*** Study material ***
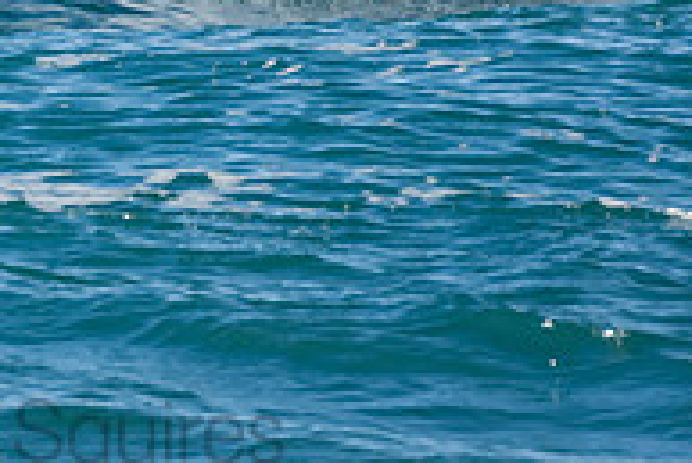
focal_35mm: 2255
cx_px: 7
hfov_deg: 0.9
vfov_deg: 0.6
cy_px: -163
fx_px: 43377
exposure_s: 1/1250
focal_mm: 500
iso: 320
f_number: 5.6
*** End of Study material ***
Work order:
Write out the records above exactly. Pictures do not belong in the copy.

Exercise output:
focal_35mm: 2255
cx_px: 7
hfov_deg: 0.9
vfov_deg: 0.6
cy_px: -163
fx_px: 43377
exposure_s: 1/1250
focal_mm: 500
iso: 320
f_number: 5.6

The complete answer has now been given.